■ **ABOUT THIS EXERCISE**:
Transcribe every record verbatim; no pictures.

Stored items:
____

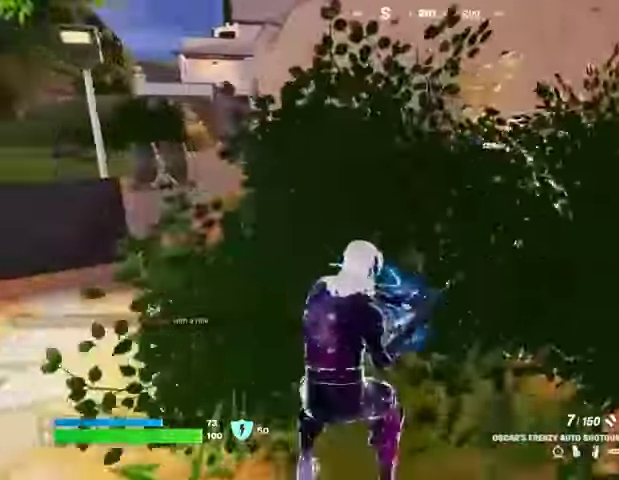
{"buttons": [], "left_stick": "up-right", "right_stick": "center", "events": [[367, "left_stick", "up-right"]]}
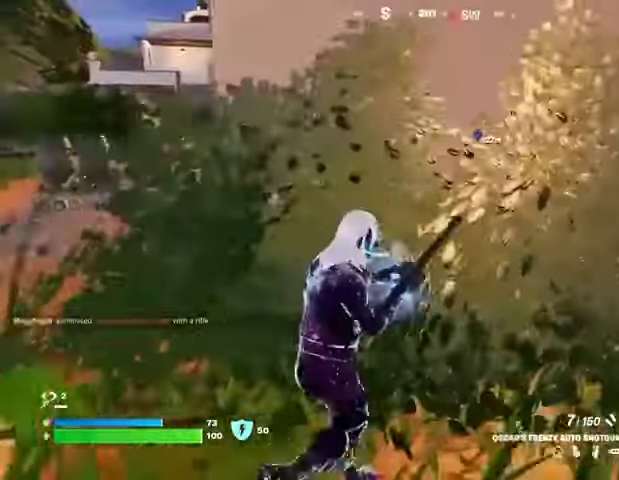
{"buttons": [], "left_stick": "up-right", "right_stick": "right", "events": [[233, "left_stick", "up"], [233, "right_stick", "left"], [333, "right_stick", "center"], [400, "right_stick", "right"], [467, "left_stick", "up-right"]]}
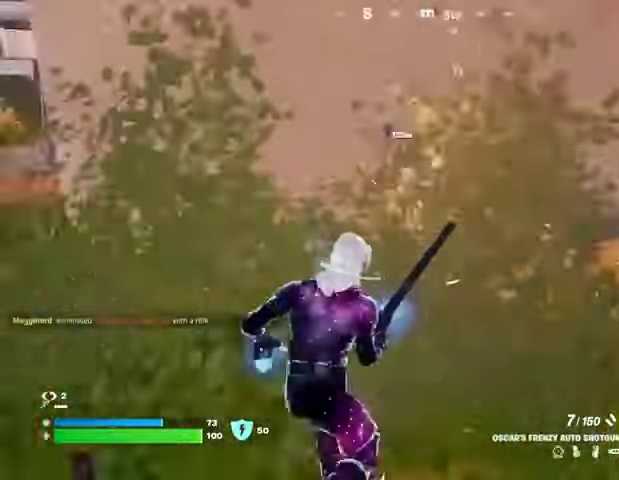
{"buttons": [], "left_stick": "up", "right_stick": "center", "events": [[100, "right_stick", "center"], [500, "left_stick", "up"]]}
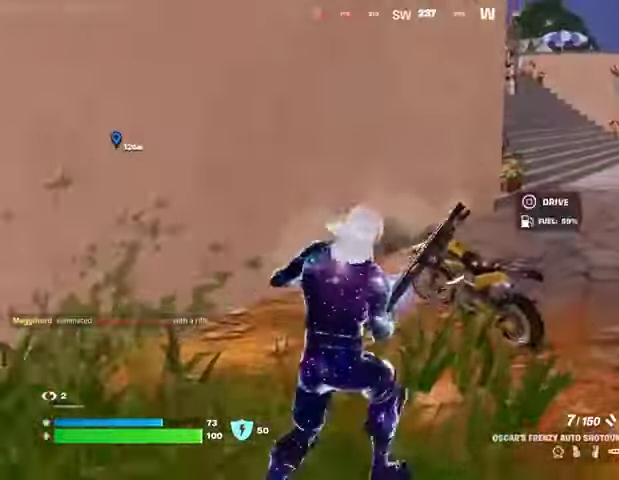
{"buttons": [], "left_stick": "up", "right_stick": "right", "events": [[200, "CROSS", "down"], [267, "CROSS", "up"], [367, "right_stick", "right"]]}
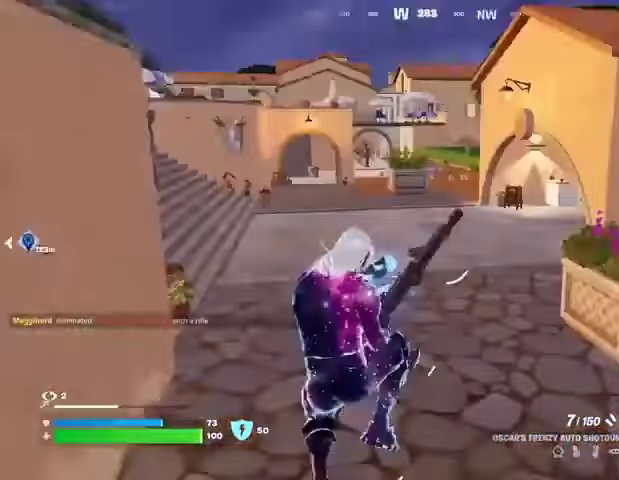
{"buttons": [], "left_stick": "up-left", "right_stick": "center", "events": [[67, "right_stick", "center"], [300, "right_stick", "right"], [400, "right_stick", "center"], [500, "left_stick", "up-left"]]}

____

■ **RESPONSE TO THIS EXERCISE**:
{"buttons": [], "left_stick": "up-right", "right_stick": "center", "events": [[367, "left_stick", "up-right"]]}
{"buttons": [], "left_stick": "up-right", "right_stick": "right", "events": [[233, "left_stick", "up"], [233, "right_stick", "left"], [333, "right_stick", "center"], [400, "right_stick", "right"], [467, "left_stick", "up-right"]]}
{"buttons": [], "left_stick": "up", "right_stick": "center", "events": [[100, "right_stick", "center"], [500, "left_stick", "up"]]}
{"buttons": [], "left_stick": "up", "right_stick": "right", "events": [[200, "CROSS", "down"], [267, "CROSS", "up"], [367, "right_stick", "right"]]}
{"buttons": [], "left_stick": "up-left", "right_stick": "center", "events": [[67, "right_stick", "center"], [300, "right_stick", "right"], [400, "right_stick", "center"], [500, "left_stick", "up-left"]]}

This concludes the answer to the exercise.